Figure 5: Effects of cellulase inhibitor removal on the fermentation of Saccharomyces cerevisiae and lactic acid bacterium, Enterrococcus casseliflavus. Ethanol. A) And lactic acid. B) Fermentation. Opened diamonds: control (glucose reagent was used); opened cycles: normal hydrolysate (without ion-exchange resin treatment); closed cycles: IEEH solution. All experiments were performed in triplicate and error bars indicate standard deviations.

After 48 hours of fermentation, 35.7 g/L lactic acid was formed using IEEH, 37.2 g/L lactic acid using the control and 27.2 g/L lactic acid using normal hydrolysates (Figure 5B).

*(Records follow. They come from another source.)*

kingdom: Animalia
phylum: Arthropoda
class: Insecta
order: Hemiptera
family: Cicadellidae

Moreover, since ethanol fermentation in the presence of roughly the same concentration of normal hydrolysate was clearly inhibited (Figure 6). Compared in the presence with roughly the same concentration of IEEH solutions, cellulase inhibitors therefore also inhibit fermentation. When IEEH solutions were used in the ethanol and lactic acid fermentation setup, the fermentation rate was improved compared to that using normal hydrolysates, which indicates that cellulase inhibitors also act as fermentation inhibitors.

Figure 6: Effects of endogenous cellulase inhibitors on ethanol fermentation. Opened diamonds: control (without inhibitors); opened circles: inhibitor concentration as same as IEEH solution (0.7 g/L tannic acid, 0.5 g/L trimesic acid and 0.06 g/L gallic acid); closed cycles: that as same as the standard hydrolysate (7.6 g/L tannic acid, 1.2 g/L trimesic acid and 1.2 g/L gallic acid). All experiments were performed in triplicate and error bars indicate standard deviations.

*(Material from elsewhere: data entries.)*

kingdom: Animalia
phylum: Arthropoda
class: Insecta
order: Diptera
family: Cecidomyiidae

In this study, in order to allow saccharification reactions to improve, an effort was made to remove cellulase and fermentation inhibitors by the use of an ion exchange resin after 24 hours of hydrolysis. As a result of treatment, the glucose formation rate was maintained after 48 hours of hydrolysis and the amount of glucose that finally accumulated was about 1.4-fold greater than that under normal hydrolysis conditions. When IEEH solutions were used for fermentation, approximately 2.2-fold more ethanol and 1.3-fold more lactic acid were produced. These inhibitors were gradually released from woody powers during enzymatic hydrolysis, therefore continuous removal of inhibitors were an effective process of the saccharification. We should improve the removal process of inhibitors during enzymatic hydrolysis.

This work was supported by a grant from the Japan-U.S. cooperation on Clean Energy Technologies, METI Japan.